A primeira corrida de velocidade de MotoGP da carreira de Álvaro Bautista terminou no vigésimo segundo e penúltimo lugar. Largando do penúltimo lugar do grid na Malásia, ele imediatamente teve um problema que o fez perder terreno em relação aos colegas. Aí ele só não terminou em último porque Joan Mir caiu e largou por trás. Na prova longa ele tentará fazer uma largada normal e ficar mais próximo do grupo. Certamente deve ser sublinhado que no TL2 ele ficou a menos de um segundo do melhor tempo, reduzindo significativamente a diferença em relação ao TL1: houve alguns passos em frente entre ontem e hoje.

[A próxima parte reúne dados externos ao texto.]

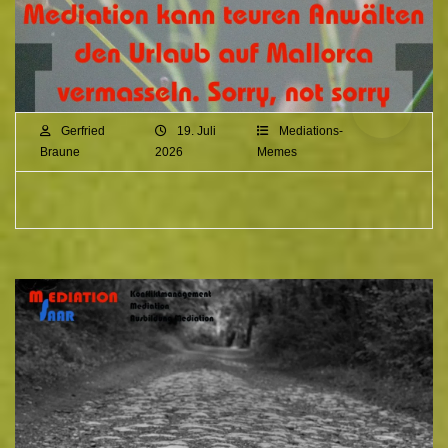
Gerfried
19. Juli
Mediations-
Braune
2026
Memes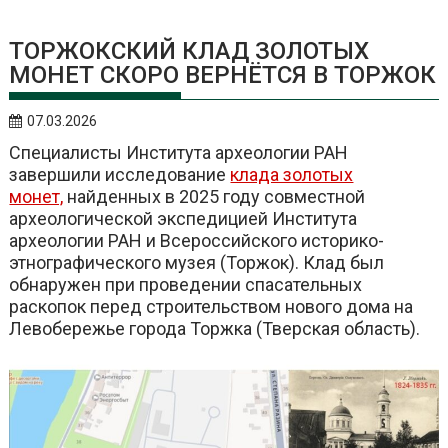
ТОРЖОКСКИЙ КЛАД ЗОЛОТЫХ
МОНЕТ СКОРО ВЕРНЁТСЯ В ТОРЖОК
07.03.2026
Специалисты Института археологии РАН
завершили исследование
клада золотых
монет,
найденных в 2025 году совместной
археологической экспедицией Института
археологии РАН и Всероссийского историко-
этнографического музея (Торжок). Клад был
обнаружен при проведении спасательных
раскопок перед строительством нового дома на
Левобережье города Торжка (Тверская область).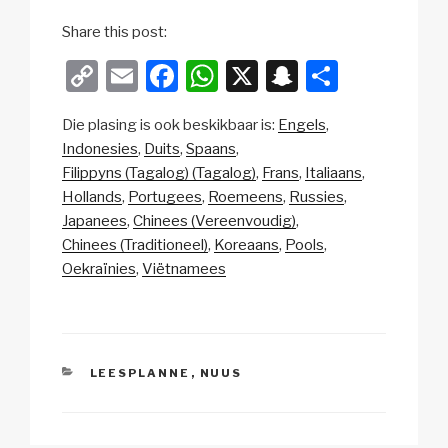
Share this post:
C
E
F
W
X
S
S
o
m
a
h
n
h
Die plasing is ook beskikbaar is:
Engels
p
ail
c
at
a
ar
Indonesies
Duits
Spaans
y
e
s
p
e
Filippyns (Tagalog) (Tagalog)
Frans
Italiaans
Li
b
A
c
Hollands
Portugees
Roemeens
Russies
Japanees
Chinees (Vereenvoudig)
n
o
p
h
Chinees (Traditioneel)
Koreaans
Pools
k
o
p
at
Oekraïnies
Viëtnamees
k
CATEGORIES
LEESPLANNE
,
NUUS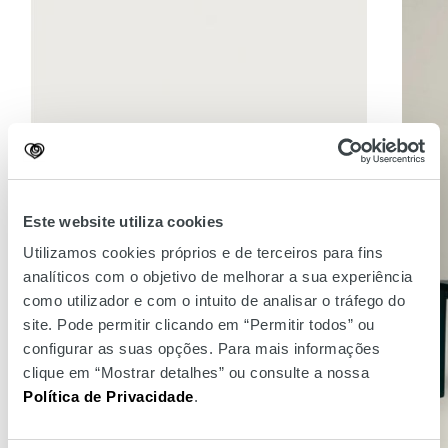
Este website utiliza cookies
Utilizamos cookies próprios e de terceiros para fins
analíticos com o objetivo de melhorar a sua experiência
como utilizador e com o intuito de analisar o tráfego do
site. Pode permitir clicando em “Permitir todos” ou
configurar as suas opções. Para mais informações
clique em “Mostrar detalhes” ou consulte a nossa
Política de Privacidade
.
Woman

MotoGP Malásia, avaliação de Bautista
No final da corrida, Bautista falou à Sky Sport MotoGP expressando as seguintes considerações: “Não foi um grande dia, mas no TL2 consegui fazer um bom ritmo, rodando nos 2’s baixos e algumas voltas nos 1’59’s com os pneus de ontem. Então fiquei muito feliz. Depois, na qualificação, tivemos um problema que em Espanha chamamos de “problema do pobre”, ou seja, fiquei sem gasolina. Calculamos mal e não consegui fazer o último ataque. Então, na corrida de velocidade, o tiro frontal não travou e tive uma péssima largada. Comparado com a manhã, ele teve dificuldade para frear a moto. Andei muito tempo na curva 11 e no final fiz a corrida sozinho. Uma pena, porque de manhã me senti muito melhor que ontem e o ritmo não estava ruim. Espero poder replicar isso na corrida longa amanhã“.

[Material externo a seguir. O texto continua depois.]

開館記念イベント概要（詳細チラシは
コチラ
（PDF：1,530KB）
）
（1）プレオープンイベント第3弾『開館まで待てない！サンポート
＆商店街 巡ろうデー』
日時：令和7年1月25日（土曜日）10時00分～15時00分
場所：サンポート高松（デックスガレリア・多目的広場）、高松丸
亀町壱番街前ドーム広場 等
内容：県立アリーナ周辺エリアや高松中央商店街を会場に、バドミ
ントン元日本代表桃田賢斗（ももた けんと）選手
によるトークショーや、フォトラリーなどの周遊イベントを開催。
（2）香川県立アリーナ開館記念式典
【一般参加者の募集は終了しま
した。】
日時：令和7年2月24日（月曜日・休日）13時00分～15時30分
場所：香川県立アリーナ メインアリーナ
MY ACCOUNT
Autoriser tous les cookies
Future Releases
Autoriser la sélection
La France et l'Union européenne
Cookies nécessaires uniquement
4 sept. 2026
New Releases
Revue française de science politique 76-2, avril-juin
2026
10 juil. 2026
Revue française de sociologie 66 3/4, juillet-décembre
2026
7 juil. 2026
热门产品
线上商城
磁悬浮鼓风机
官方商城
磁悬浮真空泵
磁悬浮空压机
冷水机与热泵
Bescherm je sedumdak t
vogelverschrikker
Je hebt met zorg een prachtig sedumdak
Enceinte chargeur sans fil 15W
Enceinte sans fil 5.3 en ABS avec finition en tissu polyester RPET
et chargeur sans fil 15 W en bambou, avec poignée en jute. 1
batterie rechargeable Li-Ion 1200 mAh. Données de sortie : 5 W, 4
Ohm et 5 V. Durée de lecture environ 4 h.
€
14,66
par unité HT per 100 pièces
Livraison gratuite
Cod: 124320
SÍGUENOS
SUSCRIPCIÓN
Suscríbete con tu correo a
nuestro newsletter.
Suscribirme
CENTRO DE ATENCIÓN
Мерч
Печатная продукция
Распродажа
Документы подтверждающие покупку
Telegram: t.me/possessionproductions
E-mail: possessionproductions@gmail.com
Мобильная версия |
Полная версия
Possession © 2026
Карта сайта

O piloto espanhol explicou posteriormente as diferenças que sente entre o MotoGP e o Superbike, o Desmosedici GP e o Panigale V4 R são muito diferentes, assim como os pneus Michelin e Pirelli: “O MotoGP é mais estável, você sente menos e tem menos informação quando precisa se afastar e entrar em uma curva. Você tem que confiar em si mesmo, o quadro é mais rígido e os pneus são diferentes, fazem você se sentir menos limitado. Com os Pirellis no SBK você tem mais informações, entende melhor onde está o limite. Há muita potência aqui, além de uma caixa de câmbio perfeita que não faz com que as rotações caiam, enquanto na Superbike é muito diferente. Também vale a pena considerar os freios de carbono, que permitem frear com mais força. É outro mundo, não há comparação“.
O que Álvaro fará no domingo?
Falamos então sobre as expectativas para a longa corrida de amanhã: “Entretanto, é importante começar bem, sem problemas. Depois vou tentar conseguir um bom ritmo e ficar com os outros pilotos, tentando aprender o máximo possível sobre o MotoGP e divertir-me. Não tenho expectativa em termos de resultados“.
Por fim, Bautista foi questionado sobre o esforço físico que está fazendo para rodar no GP da Desmosedici na Malásia: “Ainda não dirijo bem e estou tenso, não posso confiar. Isso deixa você ainda mais cansado. Além disso, estamos em Sepang com muito calor e humidade, por isso é mais difícil. Amanhã tentaremos terminar“.